* Document excerpt *
TM: Well thank you! I’ve written novels so I’ve done world-building before, but this was a fun exercise. If everything is all dark, then what is there? Mushrooms can grow out of decaying matter and it’s kind of alien. So if someone dies and a bunch of these fungi grow out of their body, what if they are in some ways those people with their old memories? And they can talk so it becomes like a zombie thing. It’s like, “Who is this guy? Is he the amalgam of two people who died and were joined by a mushroom? Does this guy have both their memories and personality traits?”

SG: These villains can tap into the memory system for the fungi! It really feels like it gives them an advantage over the hero.

TM: And the point is that the collective memory may know more about the planet than Esteban or anyone else knows. It allows readers to get hints about why the world is the way it is today. I think hive-mind stuff is interesting but it also scares me a lot. In issue three I had him eat that little mushroom and he had that mind-meld. I thought it was interesting for the hero to have his mind invaded and he and the villain can go through each other’s memories. With action books you want heroes to have a conversation and not just kill each other, so you have to think of new ways for that to happen and why. Because I think that conversation can often be better than the action itself. Look at Kill Bill or The Dark Knight; those conversations to me are the real clash.

SG: I think you’d really dig the screen adaptation of Cormac McCarthy’s The Sunset Limited. It’s an amazing exercise in putting two characters with opposing goals in one room together and carrying out their conflict through a single conversation. To me it’s like an experiment under a microscope of what I think you’re talking about.

TM: I’ll have to check that out. I’m always wondering how to really ride that line with a dark viewpoint and not make it boring. How can you drag someone along on a nightmare and make them enjoy it?

SG: And there’s got to be meaning and not just feel like one increasingly unfortunate event follows yet another.

TM: “Lumen” of all the things I’ve ever made feels like it has a lot of youthful energy and is a lot of fun even though it’s got some dark stuff. Some of my other stuff is way darker and more contemplative.

SG: Well in talking with you about the story, I also want to talk with you about your art style. Because I do think that those two things are so wonderfully tied together in “Lumen”. I feel like there’s an edgy, deliberate messiness inside it.

TM: Thank you, I play music too. I thought about it after and when I get really crazy with my art and getting a little looser it’s kind of like playing an electric guitar. It’s really embracing distortion. So when I’m going a little crazier with my style it feels electric; it feels like it has more life.

* Information supplied *
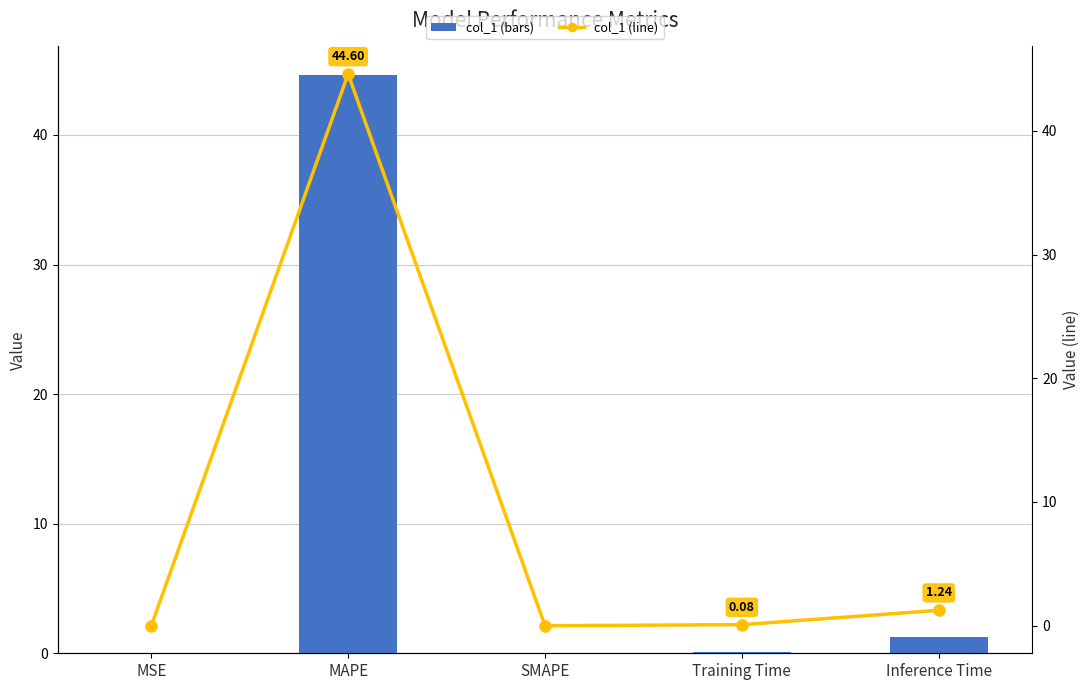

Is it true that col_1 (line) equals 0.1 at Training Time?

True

* To do *
Translate this sentence from the interview excerpt into Spanish: "I think hive-mind stuff is interesting but it also scares me a lot."

* Solution to this task *
Creo que lo de la mente colmena es interesante, pero también me da mucho miedo.